**Selected text:**

    American Public: “Got it”

    Stop the madness!

  2. Vigilauntie February 21, 2021 8:27 am Reply

    Oahu’s private high schools (ILH league) started their modified Spring sports season (select sports, no spectators) last month. With Kauai’s covid situation so much better than Oahu’s, KIF should start a modified Spring season soon. Since Kauai’s senior citizens can play softball, our high schoolers should also be allowed to play school sports.

  3. Rev Dr Malama February 21, 2021 8:51 am Reply

    Of course schools must open…. no resolution needed!
    What is sorely lacking is responsibility of the overly paid county employees to FIX the economic crisis in the here and now reality check of;
    1- still no cpa qualified AUDITOR
    These are the top of the iceberg that Council members need to focus on or be ready to be replaced next election or sooner….

  4. I saw a Vampire once February 21, 2021 9:57 am Reply

    Yeah. I can see how they would want it this way. Education include sports. I don’t know why, but the DOE has set standards to study and also to play sports. For example, everyone must pass the HSTEC to graduate as a senior. Some sports like Christian Manera of Kaua’i high school 2017 basketball star did not take the HSTEC. He played sports. Baseball and basketball and football. So the confusion is as an adult do you allow this? I don’t care. As long as I get my cut in money as a republican. Not a democrat. Do you get my point? If you have no money and you played sports, big deal. I still don’t care.

  5. Susan February 21, 2021 5:18 pm Reply

    “I also have a concern with the underlining idea that simply having kids in school buildings will lead to better learning,” said Kaua‘i High School teacher Jon Medeiros, who is also a parent of two elementary-aged kids.

    Well, then, sounds like Uncle Medeiros has his blinders on as both a parent and a teacher if he really believes that young children do not benefit mentally and academically from being at school to receive an in-class education.

    The fact is that distance/blended learning has proven ruinous for working-class students and parents; only the rich and the privileged (most whom attend private school full-time (because no HSTA) and are not caught up in this quagmire) think that staying at home to swipe apps on an iPad is a satisfactory substitute for actual learning.

  6. Joe Public February 22, 2021 2:04 pm Reply

    The teachers are the largest group of State employees, do you think the majority of the politicians would take a stand against them? teachers want to get paid for staying home. The State should privatize all public schools, would be cheaper for the state, and the tax payers, then dealing with the HSTA.

  7. Pete Stanton February 22, 2021 4:56 pm Reply

    Jon obviously is well off enough to afford great internet for his children to attend class online. Meanwhile in areas with poor infrastructure where Hawaiian Telcom refuses to upgrade their lines and Spectrum refuses to run lines to set up service, my children are unable to stream video and are constantly booted out of the classroom. The past week because of the storms, the internet connection has been unreliable and off for hours at a time. Jon, you want to tell me my kids are better off at home than in school??? This is just UNREAL!!!

    1. John February 23, 2021 8:52 am Reply

      @PeteStanton – Jon Medeiros is an HSTA rep. That explains everything. Thanks to their union, teachers were given a paid staycation at home for the past year (despite there not being a single case of Covid in any schools or students in Kauai), sitting around in their bathrobes teaching on Zoom for a couple hours per day, then off for some surfing. They do not want to have to now go back to their 7am-2pm classrooms (even though that’s what they are being paid to do). It’s laziness and selfishness, plain and simple.

      1. Jon February 24, 2021 6:12 pm Reply

        Aloha. I am not an HSTA rep nor am I well off. I do know how hard teachers, students, and parents have been working, though. As I said, we all want what is best for students. To clarify once again, schools have been and are open. They were never closed. I have students in my room at least four days a week and I have well over 100 students in class online every day, as is true for nearly every teacher on this island. Teachers and students are doing great work and should feel good about what they are learning.

[Saved entries]
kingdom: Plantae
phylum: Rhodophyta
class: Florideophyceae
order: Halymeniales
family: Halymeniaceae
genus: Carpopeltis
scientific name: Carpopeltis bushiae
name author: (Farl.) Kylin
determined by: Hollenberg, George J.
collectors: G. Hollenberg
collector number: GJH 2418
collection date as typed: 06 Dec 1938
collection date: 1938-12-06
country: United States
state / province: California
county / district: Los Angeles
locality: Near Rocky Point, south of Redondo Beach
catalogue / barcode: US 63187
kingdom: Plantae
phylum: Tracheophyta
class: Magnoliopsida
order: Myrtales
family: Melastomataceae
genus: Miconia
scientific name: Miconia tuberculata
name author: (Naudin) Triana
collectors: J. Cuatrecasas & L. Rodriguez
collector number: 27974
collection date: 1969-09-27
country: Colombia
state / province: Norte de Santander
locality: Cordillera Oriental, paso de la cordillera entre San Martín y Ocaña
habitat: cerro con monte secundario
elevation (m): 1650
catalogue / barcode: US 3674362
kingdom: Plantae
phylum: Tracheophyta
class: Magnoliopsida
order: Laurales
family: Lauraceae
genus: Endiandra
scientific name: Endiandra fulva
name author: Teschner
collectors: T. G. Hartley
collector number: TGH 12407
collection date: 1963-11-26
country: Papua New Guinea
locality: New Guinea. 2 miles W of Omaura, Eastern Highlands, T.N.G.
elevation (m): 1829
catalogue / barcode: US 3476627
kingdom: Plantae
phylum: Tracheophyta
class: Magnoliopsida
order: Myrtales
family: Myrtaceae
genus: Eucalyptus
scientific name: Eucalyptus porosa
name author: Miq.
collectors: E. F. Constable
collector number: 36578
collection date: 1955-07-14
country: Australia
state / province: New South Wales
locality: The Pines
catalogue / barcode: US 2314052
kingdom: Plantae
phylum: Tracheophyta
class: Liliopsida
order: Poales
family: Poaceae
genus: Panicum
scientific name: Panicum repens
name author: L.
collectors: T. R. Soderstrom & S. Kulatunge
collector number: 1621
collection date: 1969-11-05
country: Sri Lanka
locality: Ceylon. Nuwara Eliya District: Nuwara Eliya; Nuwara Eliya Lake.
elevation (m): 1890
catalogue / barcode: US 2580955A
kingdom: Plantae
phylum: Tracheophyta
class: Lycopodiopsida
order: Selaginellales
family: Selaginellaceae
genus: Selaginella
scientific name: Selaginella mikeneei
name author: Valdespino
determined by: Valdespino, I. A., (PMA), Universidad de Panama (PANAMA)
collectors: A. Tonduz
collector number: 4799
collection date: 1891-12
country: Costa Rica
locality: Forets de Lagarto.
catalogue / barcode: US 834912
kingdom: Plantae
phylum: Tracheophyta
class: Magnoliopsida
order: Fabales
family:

**Exercise:** In the comment thread, how many days a week does Jon say he has students in his room? The rows aren't needed here.

**Reply:** At least four days a week.